As expected, TD-DFT calculations on both CuII-oxyl and CuII-(histidyl radical) species afford two weak pre-edge transitions in the XAS spectrum: 1s-3d(x2-y2) and 1s-ligand radical transitions (Fig. 4). For the CuII-(histidyl radical) the calculated energy separation of the two transitions is 2.3 eV with near equal intensity, which is a close match to the experimental separation of 1.8(4) eV and the relative intensities of the two pre-edge peaks following correction for the rising background signal of the pre-edge transition which, is not modelled in the TD-DFT calculations. (Fig. 4). The equivalent TD-DFT data for the CuII-oxyl species give a separation of 3.6 eV of two peaks with unequal intensity. Thus, the combined data from XAS, UV-vis spectroscopy and TD-DFT are most consistent with Int1 being a transient CuII-(histidyl radical), which is formed following treatment of CuI-LsAA9 with peroxides.

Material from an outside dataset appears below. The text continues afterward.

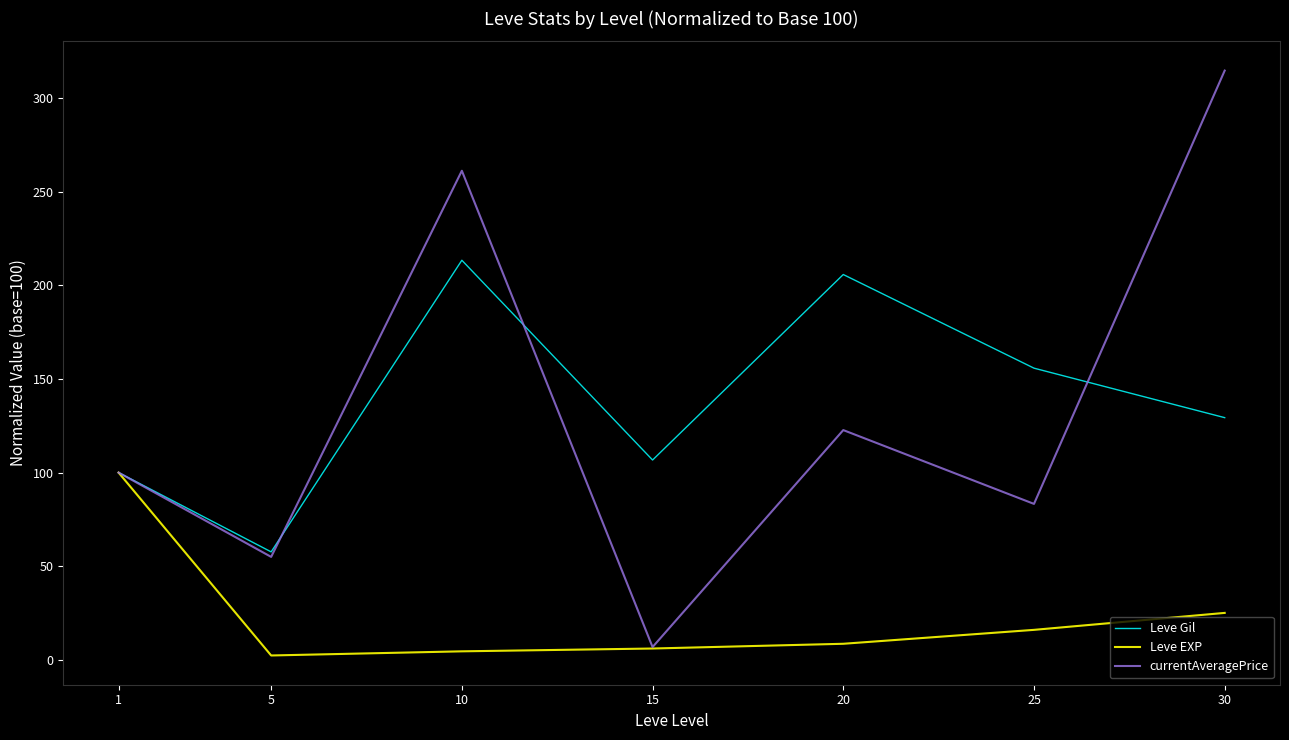

What is the difference between the second highest and minimum values in the Leve Gil series?

148.2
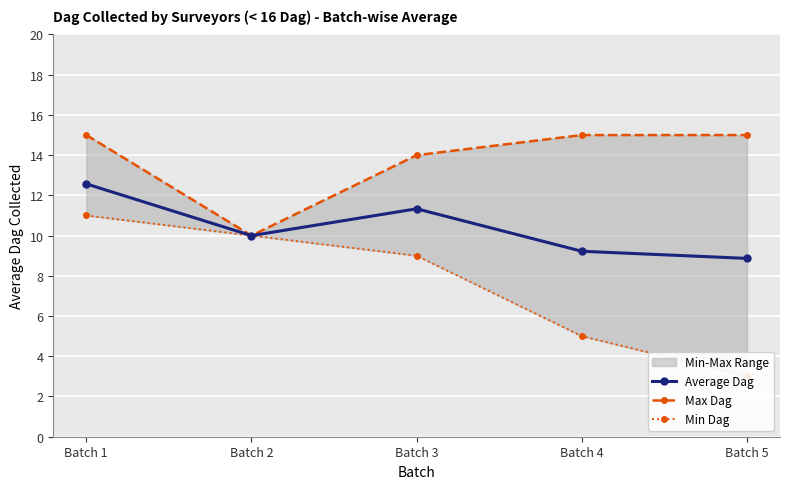

Which category has the highest value in the Min Dag series?

Batch 1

Int1 and Int2 are part of an enzyme repair pathway
To explore the functional role of the Int1/Int2 charge transfer pathway, we next carried out steady-state assays with wild-type LsAA9 using a known cellotetraose substrate which fluoresces upon cleavage. For comparison, assays were also performed with the Y164F variant where the charge transfer pathway has been disabled. Assays were performed in the presence of H2O2 and were initiated by the addition of ascorbate as a reductant. The wild-type and Y164F variants show similar catalytic behaviour, with rapid initial formation of the anticipated fluorescent product followed by apparent deactivation (Fig. 5). However, the origin of the observed deactivation is different in the two variants. In the wild-type enzyme, activity can be restored by the addition of reductant, ultimately resulting in fluorescence intensity anticipated following complete conversion of substrate to product. In contrast, the activity of the Y164F variant cannot be restored with reductant and increases in reaction conversion can only be achieved by the addition of fresh enzyme. Taken together, from these experiments we can infer that the Int1/Int2 charge transfer pathway forms part of an in-built enzyme repair mechanism that protects the active site from oxidative damage during uncoupled turnover by restoring the copper-histidine brace to its resting state, which can then re-enter the catalytic cycle through reduction (Fig. 5).